Saturday, February 21, 2026

Segregation, Misunderstood: In Defence of Clause 7(d) of the 2026 UGC Regulations

Introduction

The Supreme Court (“Court”), in its interim order staying the University Grants Commission (Promotion of Equity in Higher Education Institutions) Regulations, 2026 (“2026 Regulations”), framed five “substantial questions of law”, including - among others - whether the inclusion of the expression “segregation” in Clause 7(d) could amount to a “separate yet equal” classification infringing constitutional guarantees of equality and fraternity. 

Notably, Clause 7(d) was not, at least on the record, a focus of the petitioner’s challenge. The concern appears to have been raised by the Court suo moto.

The Anxiety with “Segregation”

“Segregation”, in its most basic sense, denotes the enforced separation of groups within shared civic, social, or institutional spaces on the basis of race, sex, or religion. With time, it has come to describe a structured system of hierarchy where separation is backed by law, justified by claims of difference, and sustained through material inequality. 

In the United States, the doctrine of “separate but equal” was crystallised in Plessy v. Ferguson, wherein state-mandated racial segregation was upheld on the fiction that formal parity of facilities satisfied the Equal Protection Clause. The result was the Jim Crow regime, which produced racially divided schools, transport, housing, and public accommodations - all nominally equal yet systematically unequal in resources, access, and dignity. Nearly six decades later, when the U.S. Supreme Court reversed course in Brown v. Board of Education, it did so on the insight that enforced separation in public education was inherently unequal because it generated stigma and stamped Black children with a badge of inferiority. 

And so, the Court’s anxiety is, to be fair, understandable. The semantic charge the term carries has accrued through repeated association with systems that converted separation into hierarchy. The question, however, is whether that historical memory should control interpretation when the word appears within a materially different regulatory design.

In Defence of Clause 7(d)

Clause 7(d) of the 2026 Regulations provides:

“Higher Education Institutions shall ensure that any selection, segregation, or allocation for the purpose of hostels, classrooms, mentorship groups, or any other academic purposes is transparent, fair, and non-discriminatory.”

Properly read, Clause 7(d) appears to be neither an authorisation of segregation nor a flirtation with “separate yet equal.” It is a safeguard simpliciter. The provision states that any “selection, segregation, or allocation” for hostels, classrooms, mentorship groups, or other academic purposes must be “transparent, fair, and non-discriminatory.” The operative word is not separation, but discipline in the face of being transparent and without prejudice or bias. The clause recognises that higher education institutions inevitably organise students across space (eg. rooms are allotted, mentorship cohorts assembled, etc) and insists that such organisation must not reproduce prohibited hierarchies.

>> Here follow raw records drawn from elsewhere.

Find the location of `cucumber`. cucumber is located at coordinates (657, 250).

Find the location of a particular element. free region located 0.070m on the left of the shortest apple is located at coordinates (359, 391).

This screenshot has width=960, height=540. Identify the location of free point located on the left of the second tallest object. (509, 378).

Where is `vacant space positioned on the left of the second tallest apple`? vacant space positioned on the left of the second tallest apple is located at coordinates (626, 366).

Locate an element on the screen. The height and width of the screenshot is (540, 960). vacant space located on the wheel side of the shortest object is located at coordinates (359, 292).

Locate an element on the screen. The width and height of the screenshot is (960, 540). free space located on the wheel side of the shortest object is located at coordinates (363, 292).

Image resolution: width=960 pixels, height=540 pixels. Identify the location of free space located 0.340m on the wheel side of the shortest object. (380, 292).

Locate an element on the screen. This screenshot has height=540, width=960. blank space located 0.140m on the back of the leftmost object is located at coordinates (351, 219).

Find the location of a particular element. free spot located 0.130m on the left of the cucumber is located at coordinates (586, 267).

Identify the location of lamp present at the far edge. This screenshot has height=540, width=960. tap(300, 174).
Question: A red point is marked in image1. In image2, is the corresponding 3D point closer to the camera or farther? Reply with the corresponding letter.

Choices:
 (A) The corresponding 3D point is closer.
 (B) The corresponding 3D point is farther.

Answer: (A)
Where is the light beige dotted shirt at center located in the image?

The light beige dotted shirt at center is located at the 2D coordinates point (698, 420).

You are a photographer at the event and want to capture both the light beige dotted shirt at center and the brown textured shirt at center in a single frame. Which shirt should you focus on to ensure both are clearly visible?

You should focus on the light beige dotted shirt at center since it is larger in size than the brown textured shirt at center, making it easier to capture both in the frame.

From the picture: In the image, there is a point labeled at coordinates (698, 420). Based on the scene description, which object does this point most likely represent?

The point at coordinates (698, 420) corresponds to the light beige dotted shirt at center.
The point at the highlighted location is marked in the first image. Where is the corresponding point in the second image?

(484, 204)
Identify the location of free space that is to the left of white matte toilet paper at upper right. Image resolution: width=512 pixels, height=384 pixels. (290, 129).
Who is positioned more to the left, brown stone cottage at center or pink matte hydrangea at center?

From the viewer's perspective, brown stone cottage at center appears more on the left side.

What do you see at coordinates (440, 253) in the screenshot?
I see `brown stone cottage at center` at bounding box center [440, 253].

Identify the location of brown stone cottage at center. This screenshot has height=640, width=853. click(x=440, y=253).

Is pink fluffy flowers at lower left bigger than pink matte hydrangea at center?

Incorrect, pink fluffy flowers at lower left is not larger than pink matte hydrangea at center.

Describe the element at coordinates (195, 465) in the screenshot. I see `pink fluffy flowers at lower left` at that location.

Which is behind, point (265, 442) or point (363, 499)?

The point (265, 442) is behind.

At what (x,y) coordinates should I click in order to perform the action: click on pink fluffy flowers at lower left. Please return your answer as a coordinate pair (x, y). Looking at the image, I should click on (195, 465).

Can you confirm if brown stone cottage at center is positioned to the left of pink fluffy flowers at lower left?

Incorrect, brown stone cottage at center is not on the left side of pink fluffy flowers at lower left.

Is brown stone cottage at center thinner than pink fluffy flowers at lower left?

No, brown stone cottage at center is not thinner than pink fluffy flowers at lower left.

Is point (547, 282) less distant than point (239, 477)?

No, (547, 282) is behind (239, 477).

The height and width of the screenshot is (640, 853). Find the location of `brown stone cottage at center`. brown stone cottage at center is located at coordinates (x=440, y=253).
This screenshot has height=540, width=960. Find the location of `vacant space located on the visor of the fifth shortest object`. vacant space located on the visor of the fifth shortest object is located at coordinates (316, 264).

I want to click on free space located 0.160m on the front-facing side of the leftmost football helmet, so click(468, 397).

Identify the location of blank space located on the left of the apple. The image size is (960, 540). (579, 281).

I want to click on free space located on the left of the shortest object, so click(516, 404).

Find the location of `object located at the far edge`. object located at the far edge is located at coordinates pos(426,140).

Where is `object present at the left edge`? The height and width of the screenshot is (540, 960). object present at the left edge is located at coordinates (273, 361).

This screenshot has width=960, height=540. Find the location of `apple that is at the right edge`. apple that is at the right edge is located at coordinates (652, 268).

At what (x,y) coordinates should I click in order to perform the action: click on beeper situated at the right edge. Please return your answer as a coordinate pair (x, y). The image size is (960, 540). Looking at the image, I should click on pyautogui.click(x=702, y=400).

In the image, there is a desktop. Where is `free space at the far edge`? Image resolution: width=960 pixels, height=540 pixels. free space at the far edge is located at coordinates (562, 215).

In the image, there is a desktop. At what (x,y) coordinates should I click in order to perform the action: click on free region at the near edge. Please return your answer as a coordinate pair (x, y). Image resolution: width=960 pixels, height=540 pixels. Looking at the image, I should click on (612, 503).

The inclusion of the word “segregation” does not create a new power. It acknowledges an existing institutional reality wherein students are sorted, clustered, and allocated for multiple reasons, which can sometimes, very well just be logistical. In a caste-stratified society, these processes might not always be neutral. Spatial arrangements can reflect and entrench social divisions even in the absence of explicit intent. Hostel allotments, informal grouping practices, or mentorship allocations may inadvertently track social background. Clause 7(d) brings these practices within the ambit of an equality review. It renders them visible and therefore regulable.

And thus, to conflate this with the logic of “separate but equal” is to overlook the difference between enforced separation as an instrument of domination and regulated allocation as an administrative necessity. In the former, the state mandates classification on prohibited grounds. In the latter, institutions perform ordinary organisational functions, now subject to equality constraints. 

The clause reflects an anti-subordination impulse. It recognises that equality in educational institutions cannot be confined to admissions and examinations; it must extend to how institutional space is structured. If spatial organisation becomes a vehicle for isolation or exclusion, the promise of equal participation is hollowed out. By placing allocation practices under an explicit equality obligation, Clause 7(d) seeks to prevent precisely that outcome.

A Brief Endnote

The validity of Clause 7(d) ultimately turns on the method of judicial approach. If adjudication proceeds by isolating historically charged text from the design and objective of the Regulations, it risks converting memory into reflex. But if it proceeds by examining structure, purpose, and social context, the analysis shall look markedly different. Clause 7(d) neither mandates separation nor legitimises hierarchy – it subjects allocation to equality discipline. That is not a regression into “separate but equal,” but an attempt (and a rather modest one) to ensure that the organisation of space within universities does not replicate entrenched social divisions.